Stored data:
%%
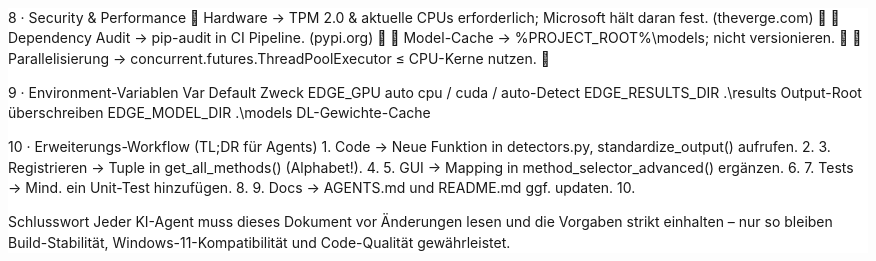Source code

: 8 · Security & Performance

Hardware → TPM 2.0 & aktuelle CPUs erforderlich; Microsoft hält daran fest. (theverge.com)


Dependency Audit → pip-audit in CI Pipeline. (pypi.org)


Model-Cache → %PROJECT_ROOT%\models; nicht versionieren.


Parallelisierung → concurrent.futures.ThreadPoolExecutor ≤ CPU-Kerne nutzen.


9 · Environment-Variablen
Var	Default	Zweck
EDGE_GPU	auto	cpu / cuda / auto-Detect
EDGE_RESULTS_DIR	.\results	Output-Root überschreiben
EDGE_MODEL_DIR	.\models	DL-Gewichte-Cache

10 · Erweiterungs-Workflow (TL;DR für Agents)
1.
Code → Neue Funktion in detectors.py, standardize_output() aufrufen.
2.
3.
Registrieren → Tuple in get_all_methods() (Alphabet!).
4.
5.
GUI → Mapping in method_selector_advanced() ergänzen.
6.
7.
Tests → Mind. ein Unit-Test hinzufügen.
8.
9.
Docs → AGENTS.md und README.md ggf. updaten.
10.

Schlusswort
Jeder KI-Agent muss dieses Dokument vor Änderungen lesen und die Vorgaben strikt einhalten – nur so bleiben Build-Stabilität, Windows-11-Kompatibilität und Code-Qualität gewährleistet.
%%
EXERCISE DETAILS: Restate the lines of the records exactly, starting at the first and stopping after the line with "Schlusswort". Leave out any picture.

ANSWER FOR THE TASK:
Source code

: 8 · Security & Performance

Hardware → TPM 2.0 & aktuelle CPUs erforderlich; Microsoft hält daran fest. (theverge.com)


Dependency Audit → pip-audit in CI Pipeline. (pypi.org)


Model-Cache → %PROJECT_ROOT%\models; nicht versionieren.


Parallelisierung → concurrent.futures.ThreadPoolExecutor ≤ CPU-Kerne nutzen.


9 · Environment-Variablen
Var	Default	Zweck
EDGE_GPU	auto	cpu / cuda / auto-Detect
EDGE_RESULTS_DIR	.\results	Output-Root überschreiben
EDGE_MODEL_DIR	.\models	DL-Gewichte-Cache

10 · Erweiterungs-Workflow (TL;DR für Agents)
1.
Code → Neue Funktion in detectors.py, standardize_output() aufrufen.
2.
3.
Registrieren → Tuple in get_all_methods() (Alphabet!).
4.
5.
GUI → Mapping in method_selector_advanced() ergänzen.
6.
7.
Tests → Mind. ein Unit-Test hinzufügen.
8.
9.
Docs → AGENTS.md und README.md ggf. updaten.
10.

Schlusswort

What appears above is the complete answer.